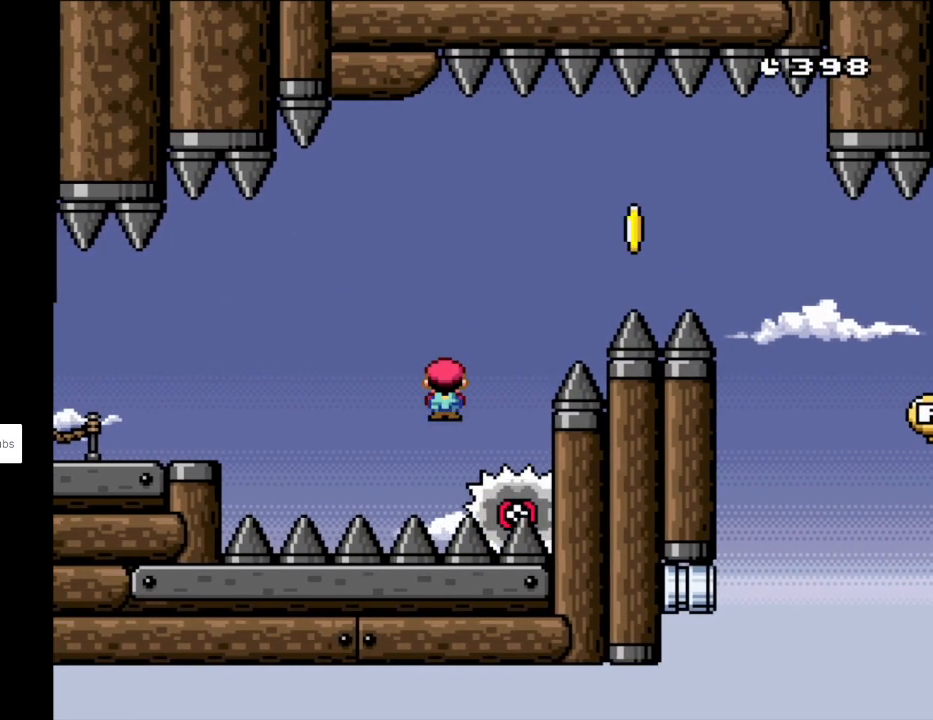
{"buttons": ["A", "X", "DPAD_RIGHT"], "events": [[33, "DPAD_LEFT", "up"], [50, "DPAD_RIGHT", "down"]]}
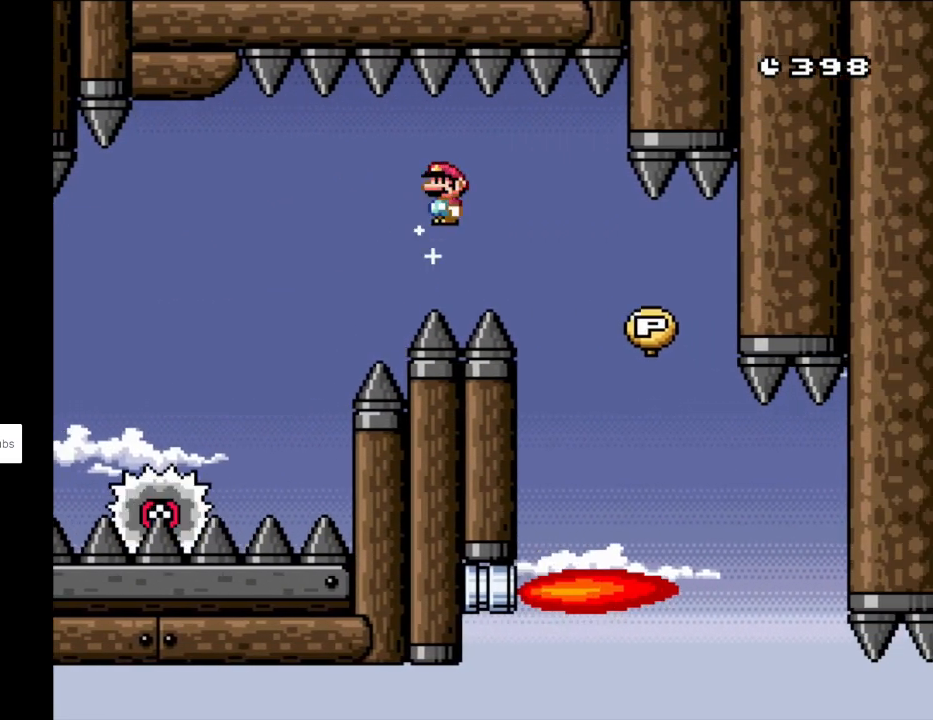
{"buttons": ["Y", "DPAD_DOWN", "DPAD_RIGHT"], "events": [[133, "A", "up"], [183, "X", "up"], [183, "Y", "down"], [367, "DPAD_DOWN", "down"]]}
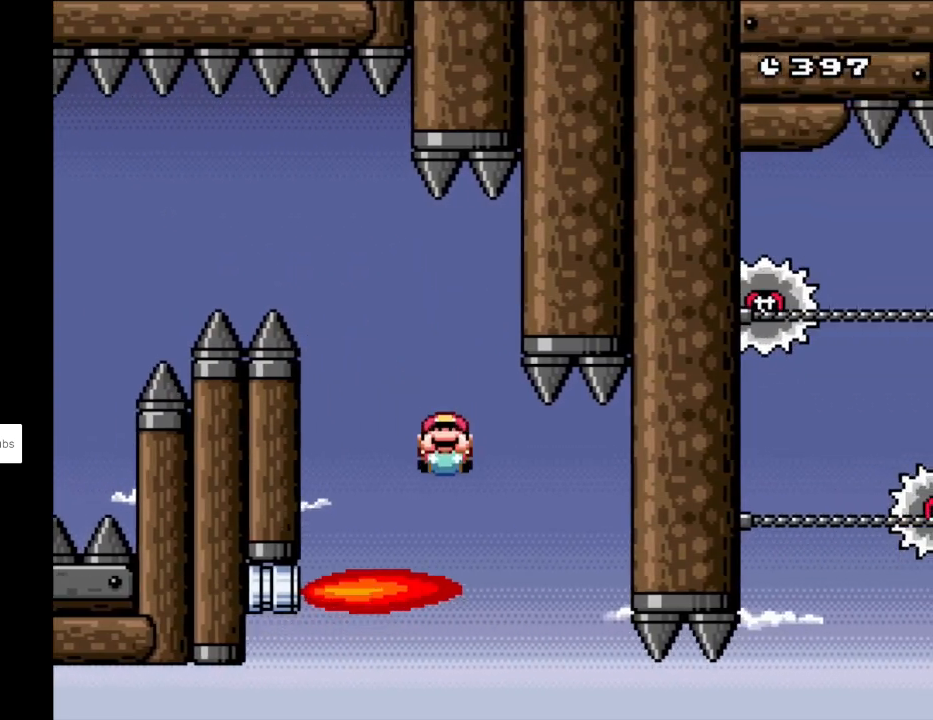
{"buttons": ["Y", "DPAD_DOWN", "DPAD_RIGHT"], "events": []}
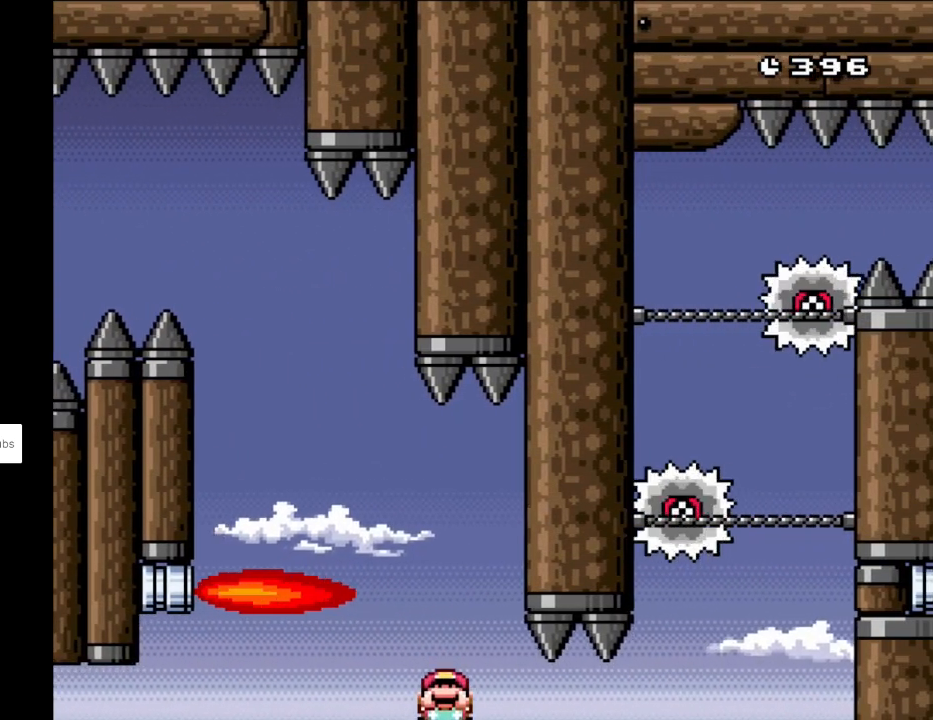
{"buttons": ["Y", "DPAD_RIGHT"], "events": [[133, "DPAD_DOWN", "up"]]}
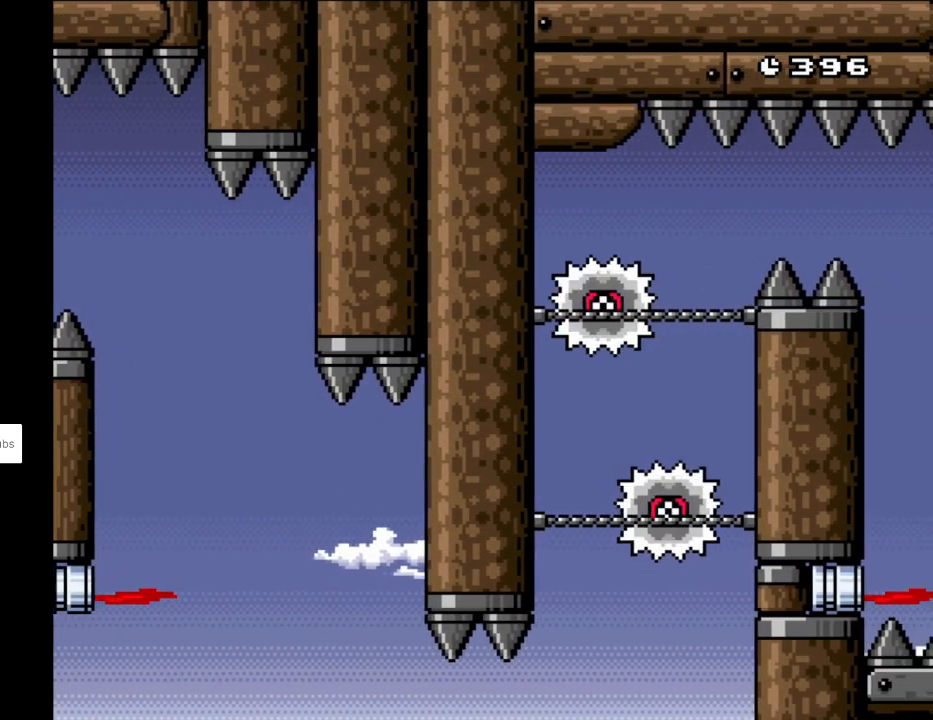
{"buttons": ["Y", "DPAD_RIGHT"], "events": []}
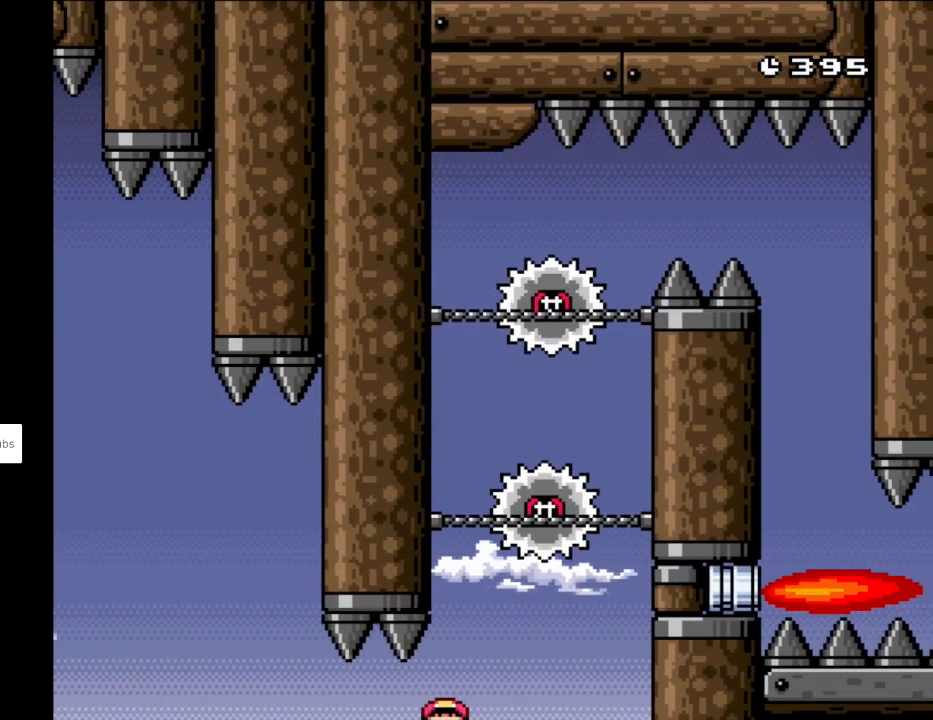
{"buttons": ["Y", "DPAD_RIGHT"], "events": []}
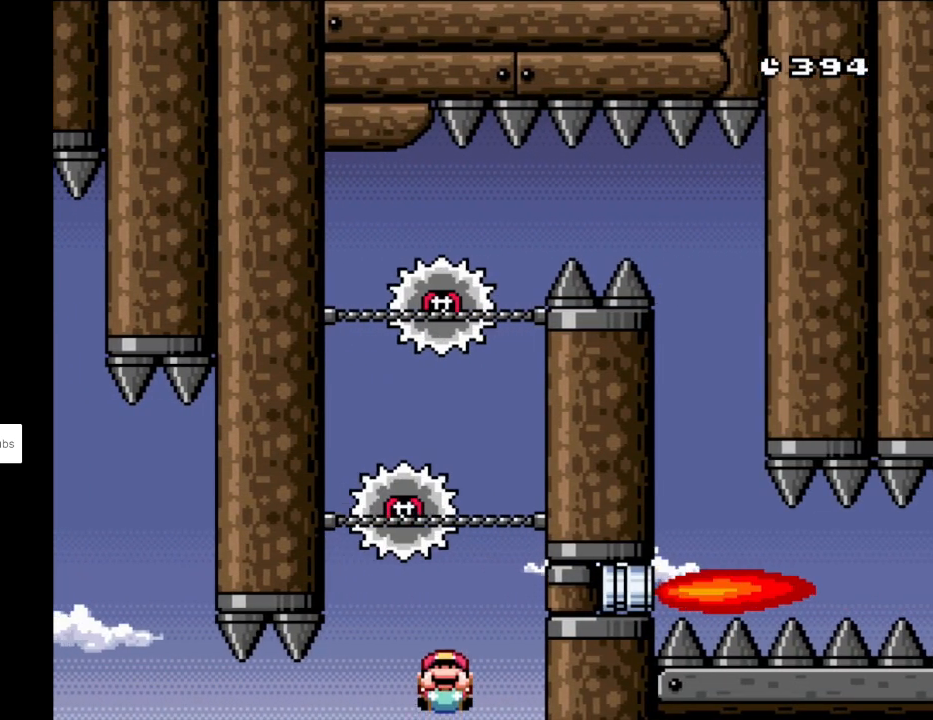
{"buttons": ["Y", "DPAD_UP", "DPAD_RIGHT"], "events": [[100, "DPAD_UP", "down"]]}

EXERCISE INSTRUCTIONS
Without the images, write out each line of the data verbatim.

WRITTEN ANSWER
{"buttons": ["A", "X", "DPAD_RIGHT"], "events": [[33, "DPAD_LEFT", "up"], [50, "DPAD_RIGHT", "down"]]}
{"buttons": ["Y", "DPAD_DOWN", "DPAD_RIGHT"], "events": [[133, "A", "up"], [183, "X", "up"], [183, "Y", "down"], [367, "DPAD_DOWN", "down"]]}
{"buttons": ["Y", "DPAD_DOWN", "DPAD_RIGHT"], "events": []}
{"buttons": ["Y", "DPAD_RIGHT"], "events": [[133, "DPAD_DOWN", "up"]]}
{"buttons": ["Y", "DPAD_RIGHT"], "events": []}
{"buttons": ["Y", "DPAD_RIGHT"], "events": []}
{"buttons": ["Y", "DPAD_UP", "DPAD_RIGHT"], "events": [[100, "DPAD_UP", "down"]]}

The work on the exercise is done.